By Paul Fildes, Principal

I cannot quite believe that it is already that time of year where I take a moment to look back and reflect on the year and put forward my annual Christmas Musings!

The year 2023 has unfortunately had less ups than downs, been politically charged and has seen some ‘changing of the guards’.  From the devastating Israel / Gaza conflict to the unsuccessful Voice referendum, the Commonwealth Games fiasco, the continuing interest rate hikes, the Optus crash (which came on the heels of the cyber hack the previous year), to Dan Andrews and Alan Joyce’s retirements, Phillip Lowe’s ousting and the deaths of Father Bob, Barry Humphries, Jock Zonfrillo and Ron Barassi to name a few; it has certainly been a year of crisis, outrage, shock and sadness mixed with wry amusement, ‘told you so’ head shaking and mild confusion.

There have also been some positives, which I chose to focus on in this year’s musings.  Paul McCartney toured Australia in November to prove age is no barrier and Taylor Swift announced an Australian Tour in 2024 (unfortunately I missed out on tickets..), King Charles was coronated (I am British, after all), we learned about Prince Harry’s frostbitten “todger” thanks to the release of Spare (information I never knew I needed), and it was announced that the Ozone is repairing itself.  On a sporting front, the Aussies won the Cricket World Cup in a thrilling final and the Diamonds are Netball world champions (we won’t discuss the Wallabies).
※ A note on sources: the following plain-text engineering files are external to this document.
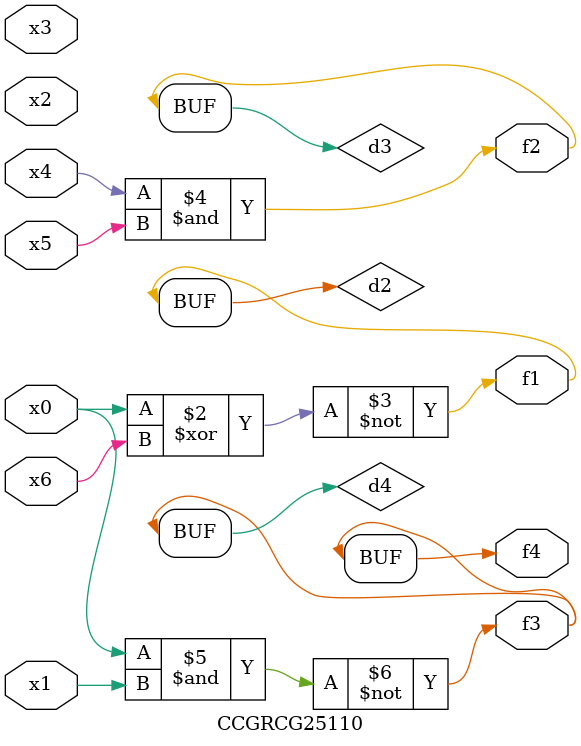
<source format=v>
module CCGRCG25110(
	input x0, x1, x2, x3, x4, x5, x6,
	output f1, f2, f3, f4
);

	wire d1, d2, d3, d4;

	nor (d1, x0);
	xnor (d2, x0, x6);
	and (d3, x4, x5);
	nand (d4, x0, x1);
	assign f1 = d2;
	assign f2 = d3;
	assign f3 = d4;
	assign f4 = d4;
endmodule

</source>
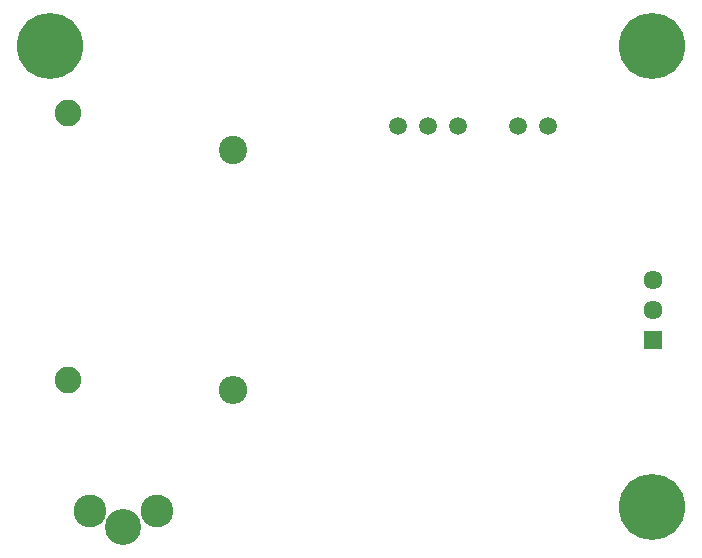
<source format=gbr>
%TF.GenerationSoftware,KiCad,Pcbnew,8.0.2*%
%TF.CreationDate,2024-09-03T17:11:23+02:00*%
%TF.ProjectId,TSAC_Voltage_Sensor,54534143-5f56-46f6-9c74-6167655f5365,rev?*%
%TF.SameCoordinates,Original*%
%TF.FileFunction,Soldermask,Bot*%
%TF.FilePolarity,Negative*%
%FSLAX46Y46*%
G04 Gerber Fmt 4.6, Leading zero omitted, Abs format (unit mm)*
G04 Created by KiCad (PCBNEW 8.0.2) date 2024-09-03 17:11:23*
%MOMM*%
%LPD*%
G01*
G04 APERTURE LIST*
%ADD10C,5.600000*%
%ADD11C,3.050000*%
%ADD12C,2.775000*%
%ADD13R,1.610000X1.610000*%
%ADD14C,1.610000*%
%ADD15C,2.250000*%
%ADD16C,2.400000*%
%ADD17O,2.400000X2.400000*%
%ADD18C,1.500000*%
G04 APERTURE END LIST*
D10*
%TO.C,*%
X132000000Y-61500000D03*
%TD*%
%TO.C,*%
X132000000Y-100500000D03*
%TD*%
D11*
%TO.C,J2*%
X87212500Y-102200000D03*
D12*
X90062500Y-100860000D03*
X84362500Y-100860000D03*
%TD*%
D10*
%TO.C,*%
X81000000Y-61500000D03*
%TD*%
D13*
%TO.C,J1*%
X132080000Y-86360000D03*
D14*
X132080000Y-83820000D03*
X132080000Y-81280000D03*
%TD*%
D15*
%TO.C,F1*%
X82500000Y-89800000D03*
X82500000Y-67200000D03*
%TD*%
D16*
%TO.C,R1*%
X96500000Y-70340000D03*
D17*
X96500000Y-90660000D03*
%TD*%
D18*
%TO.C,PS1*%
X123190000Y-68315000D03*
X120650000Y-68315000D03*
X115570000Y-68315000D03*
X113030000Y-68315000D03*
X110490000Y-68315000D03*
%TD*%
M02*

</source>
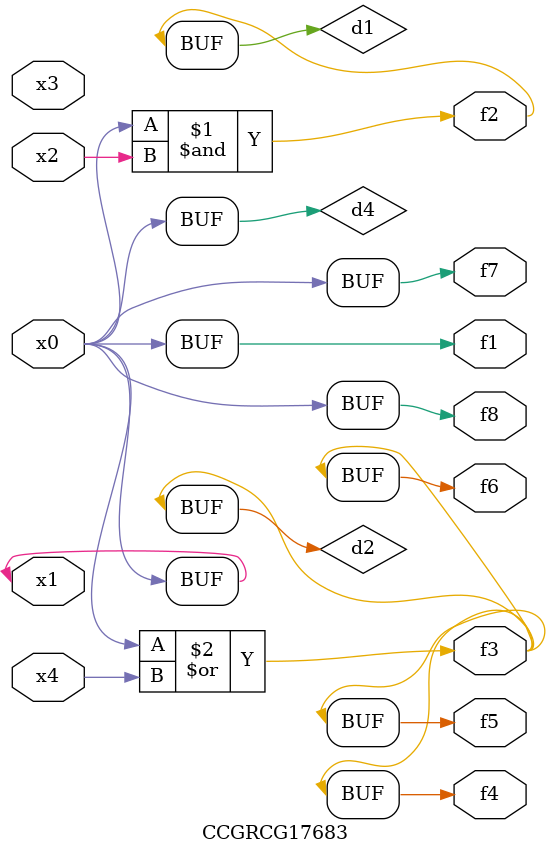
<source format=v>
module CCGRCG17683(
	input x0, x1, x2, x3, x4,
	output f1, f2, f3, f4, f5, f6, f7, f8
);

	wire d1, d2, d3, d4;

	and (d1, x0, x2);
	or (d2, x0, x4);
	nand (d3, x0, x2);
	buf (d4, x0, x1);
	assign f1 = d4;
	assign f2 = d1;
	assign f3 = d2;
	assign f4 = d2;
	assign f5 = d2;
	assign f6 = d2;
	assign f7 = d4;
	assign f8 = d4;
endmodule

</source>
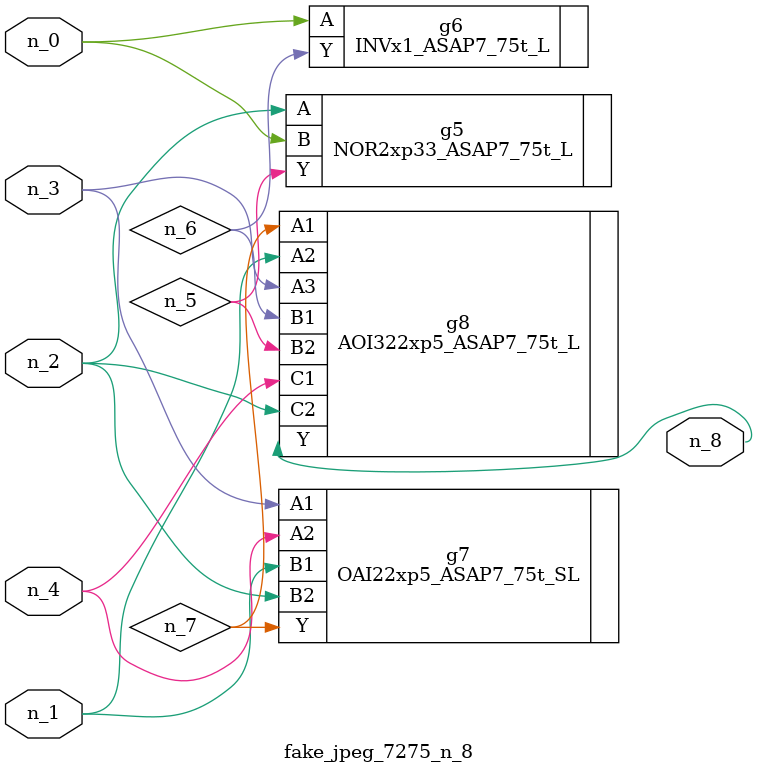
<source format=v>
module fake_jpeg_7275_n_8 (n_3, n_2, n_1, n_0, n_4, n_8);

input n_3;
input n_2;
input n_1;
input n_0;
input n_4;

output n_8;

wire n_6;
wire n_5;
wire n_7;

NOR2xp33_ASAP7_75t_L g5 ( 
.A(n_2),
.B(n_0),
.Y(n_5)
);

INVx1_ASAP7_75t_L g6 ( 
.A(n_0),
.Y(n_6)
);

OAI22xp5_ASAP7_75t_SL g7 ( 
.A1(n_3),
.A2(n_4),
.B1(n_1),
.B2(n_2),
.Y(n_7)
);

AOI322xp5_ASAP7_75t_L g8 ( 
.A1(n_7),
.A2(n_1),
.A3(n_3),
.B1(n_6),
.B2(n_5),
.C1(n_4),
.C2(n_2),
.Y(n_8)
);


endmodule
</source>
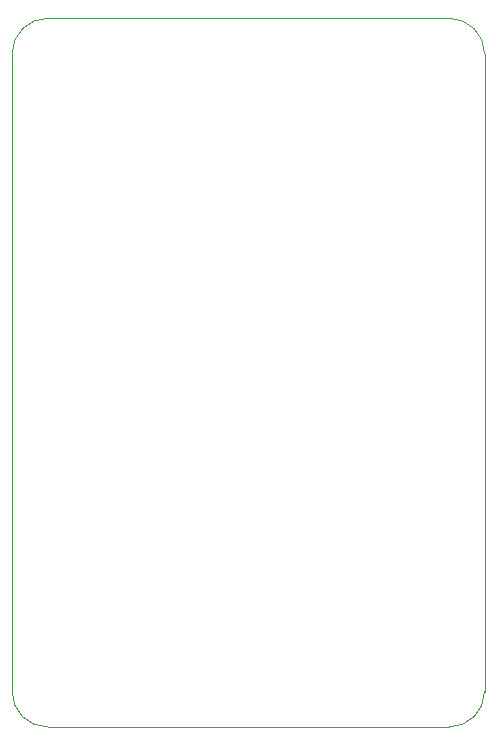
<source format=gbr>
%TF.GenerationSoftware,KiCad,Pcbnew,9.0.0*%
%TF.CreationDate,2025-04-10T21:45:59-06:00*%
%TF.ProjectId,esp32,65737033-322e-46b6-9963-61645f706362,rev?*%
%TF.SameCoordinates,Original*%
%TF.FileFunction,Profile,NP*%
%FSLAX46Y46*%
G04 Gerber Fmt 4.6, Leading zero omitted, Abs format (unit mm)*
G04 Created by KiCad (PCBNEW 9.0.0) date 2025-04-10 21:45:59*
%MOMM*%
%LPD*%
G01*
G04 APERTURE LIST*
%TA.AperFunction,Profile*%
%ADD10C,0.050000*%
%TD*%
G04 APERTURE END LIST*
D10*
X60200000Y-125325000D02*
G75*
G02*
X57200000Y-122325000I0J3000000D01*
G01*
X57200000Y-68325000D02*
G75*
G02*
X60200000Y-65325000I3000000J0D01*
G01*
X57200000Y-122325000D02*
X57200000Y-68325000D01*
X97200000Y-68325000D02*
X97200000Y-122325000D01*
X94200000Y-65325000D02*
G75*
G02*
X97200000Y-68325000I0J-3000000D01*
G01*
X94200000Y-125325000D02*
X60200000Y-125325000D01*
X60200000Y-65325000D02*
X94200000Y-65325000D01*
X97200000Y-122325000D02*
G75*
G02*
X94200000Y-125325000I-3000000J0D01*
G01*
M02*

</source>
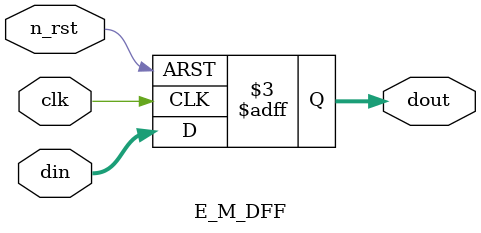
<source format=sv>
module E_M_DFF #(
    parameter WIDTH = 32,
    parameter RESET_VALUE = 0
)
(
    clk,
    n_rst,
    din,
    dout
);
    input clk;
    input n_rst;
    input [WIDTH-1:0]din;
    
    output reg[WIDTH-1:0]dout;

always@(posedge clk or negedge n_rst)
begin
    if(!n_rst) 
    begin
        dout <= RESET_VALUE;
    end
    else 
    begin
        dout <= din;
    end
end

endmodule
</source>
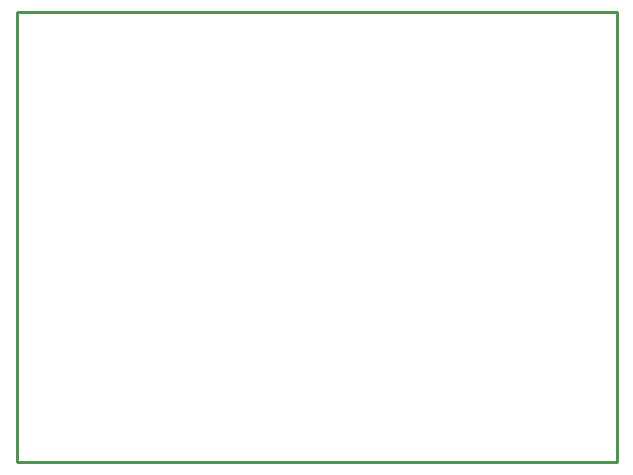
<source format=gbr>
G04 start of page 4 for group 2 idx 2 *
G04 Title: (unknown), outline *
G04 Creator: pcb 20140316 *
G04 CreationDate: Sun 30 Dec 2018 07:44:10 PM GMT UTC *
G04 For: railfan *
G04 Format: Gerber/RS-274X *
G04 PCB-Dimensions (mil): 2000.00 1500.00 *
G04 PCB-Coordinate-Origin: lower left *
%MOIN*%
%FSLAX25Y25*%
%LNOUTLINE*%
%ADD40C,0.0100*%
G54D40*X0Y0D02*Y150000D01*
X200000Y0D02*X0D01*
X200000Y150000D02*X0D01*
X200000D02*Y0D01*
M02*

</source>
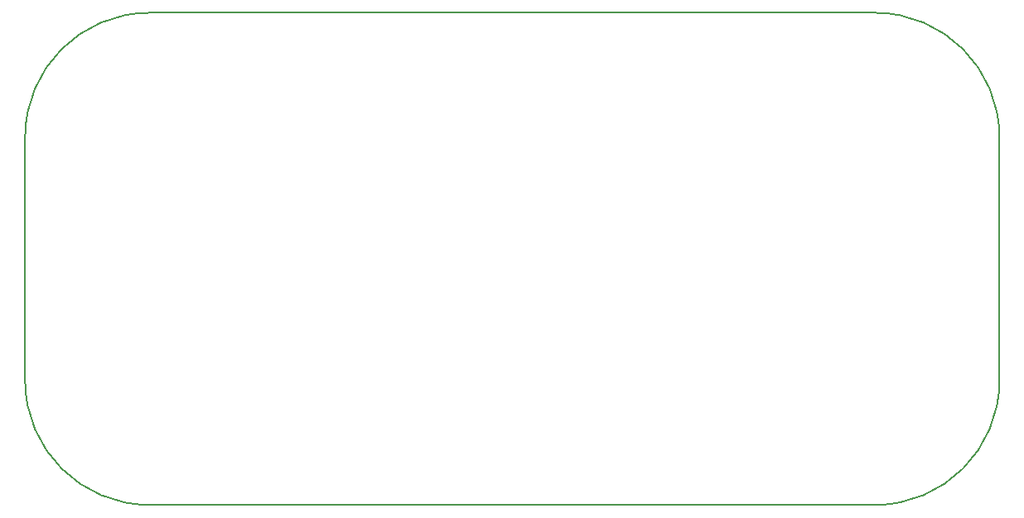
<source format=gbr>
G04 #@! TF.FileFunction,Profile,NP*
%FSLAX46Y46*%
G04 Gerber Fmt 4.6, Leading zero omitted, Abs format (unit mm)*
G04 Created by KiCad (PCBNEW 4.0.6) date 11/30/17 16:48:59*
%MOMM*%
%LPD*%
G01*
G04 APERTURE LIST*
%ADD10C,0.300000*%
%ADD11C,0.150000*%
G04 APERTURE END LIST*
D10*
D11*
X195326000Y-98806000D02*
X195326000Y-99123500D01*
X95758000Y-98806000D02*
X95758000Y-99123500D01*
X108458000Y-61468000D02*
X182626000Y-61468000D01*
X195326000Y-74168000D02*
X195326000Y-98806000D01*
X195326000Y-74168000D02*
G75*
G03X182626000Y-61468000I-12700000J0D01*
G01*
X108458000Y-111826000D02*
X182626000Y-111826000D01*
X182626000Y-111826000D02*
G75*
G03X195326000Y-99126000I0J12700000D01*
G01*
X95758000Y-74168000D02*
X95758000Y-98806000D01*
X95758000Y-99126000D02*
G75*
G03X108458000Y-111826000I12700000J0D01*
G01*
X108458000Y-61468000D02*
G75*
G03X95758000Y-74168000I0J-12700000D01*
G01*
M02*

</source>
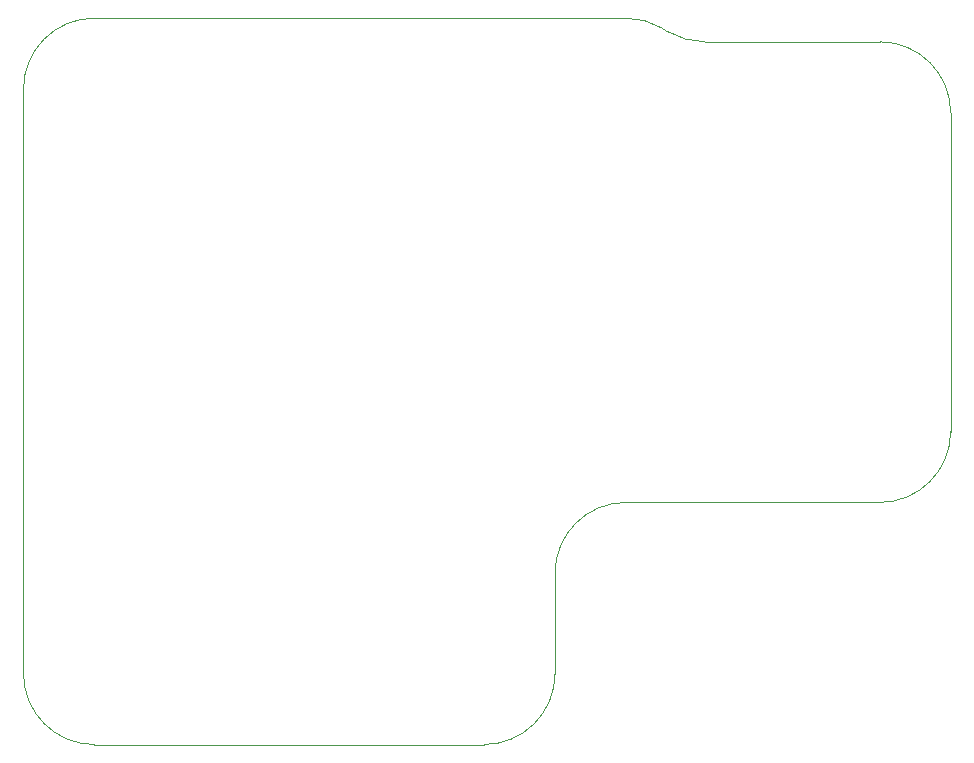
<source format=gbr>
%TF.GenerationSoftware,KiCad,Pcbnew,9.0.3*%
%TF.CreationDate,2025-07-31T16:39:18+03:00*%
%TF.ProjectId,BinaryCounter,42696e61-7279-4436-9f75-6e7465722e6b,V0.1*%
%TF.SameCoordinates,Original*%
%TF.FileFunction,Profile,NP*%
%FSLAX46Y46*%
G04 Gerber Fmt 4.6, Leading zero omitted, Abs format (unit mm)*
G04 Created by KiCad (PCBNEW 9.0.3) date 2025-07-31 16:39:18*
%MOMM*%
%LPD*%
G01*
G04 APERTURE LIST*
%TA.AperFunction,Profile*%
%ADD10C,0.050000*%
%TD*%
G04 APERTURE END LIST*
D10*
X141742641Y-72742641D02*
X141742641Y-45742641D01*
X108242641Y-93242641D02*
X108242641Y-84742641D01*
X108242641Y-93242641D02*
G75*
G02*
X102242641Y-99242641I-6000000J0D01*
G01*
X114247441Y-37742641D02*
G75*
G02*
X117334366Y-38597703I0J-5999700D01*
G01*
X120904541Y-39742641D02*
G75*
G02*
X117817568Y-38887600I0J6000000D01*
G01*
X114247441Y-37742641D02*
X69242641Y-37742641D01*
X69242641Y-99242641D02*
G75*
G02*
X63242641Y-93242641I0J6000000D01*
G01*
X63242641Y-43742641D02*
G75*
G02*
X69242641Y-37742641I6000000J0D01*
G01*
X141742641Y-72742641D02*
G75*
G02*
X135742641Y-78742641I-6000000J0D01*
G01*
X114242641Y-78742641D02*
X135742641Y-78742641D01*
X135742641Y-39742641D02*
X120904541Y-39742641D01*
X63242641Y-43742641D02*
X63242641Y-93242641D01*
X69242641Y-99242641D02*
X102242641Y-99242641D01*
X117817569Y-38887598D02*
X117334378Y-38597683D01*
X108242641Y-84742641D02*
G75*
G02*
X114242641Y-78742641I6000000J0D01*
G01*
X135742641Y-39742641D02*
G75*
G02*
X141742641Y-45742641I0J-6000000D01*
G01*
M02*

</source>
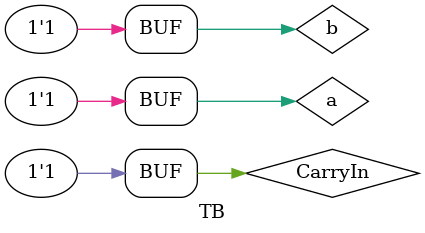
<source format=v>
module TB
();

reg a, b, CarryIn;
reg[3:0] ALUOp;
wire Result, CarryOut;


ALU_1_bit alu
(
  .a(a),
  .b(b),
  .CarryIn(CarryIn),
  .ALUOp(ALUOp),
  .Result(Result),
  .CarryOut(CarryOut)
);

initial
begin
  a = 1'b0;
  b = 1'b0;
  CarryIn = 1'b0;
  //ALUOp = 4'b0000; //AND
  //ALUOp = 4'b0001; //OR 
  //ALUOp = 4'b0010; //Add
  //ALUOp = 4'b0110; //Subtract
  //ALUOp = 4'b1100; //NOR
  #20 a = 1'b1;
  #20 b = 1'b1;
  #20 a = 1'b0;
  #20 a = 1'b1;
  #20 CarryIn = 1'b1;
  #20 a = 1'b0;
  #20 b = 1'b0;
  #20 a = 1'b1;
  #20 b = 1'b1;
end


endmodule

</source>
Meanwhile in family law land, TCF was once again ranked as First Tier nationally by Doyle’s Guide for 2024, and I was also once again ranked as preeminent in Family Law both in Victoria and nationally, which is a positive note to round out the year. In the new year the focus will turn to the impact of the recent amendments to the Family Law Act and the effect these will have on parties involved in (or contemplating) parenting litigation.  The objects of the Act have been simplified and the legislative pathway will be much easier to follow.  It will take some time for family lawyers to work out the possible implications of the new legislation which will come into effect in the second half of 2024.  In my opinion the Full Court will need to provide guidance on relocation cases and I suspect that the Court will move away from shared-care arrangements with the non-primary parent enjoying somewhere between four nights and five nights out of 14 in a standard parenting case.  Family lawyers will also be following the Family Law Amendment Bill No 2, which will deal with property reforms.  It appears that the four-step process which is so familiar to family lawyers will be codified and family violence will be considered by the Court both at the contributions and future needs stage. 

In summary, and clearly reflective of current social norms, safety will be a key feature in parenting matters and family violence a real consideration in the property jurisdiction. 

I wish you all a safe and happy festive season.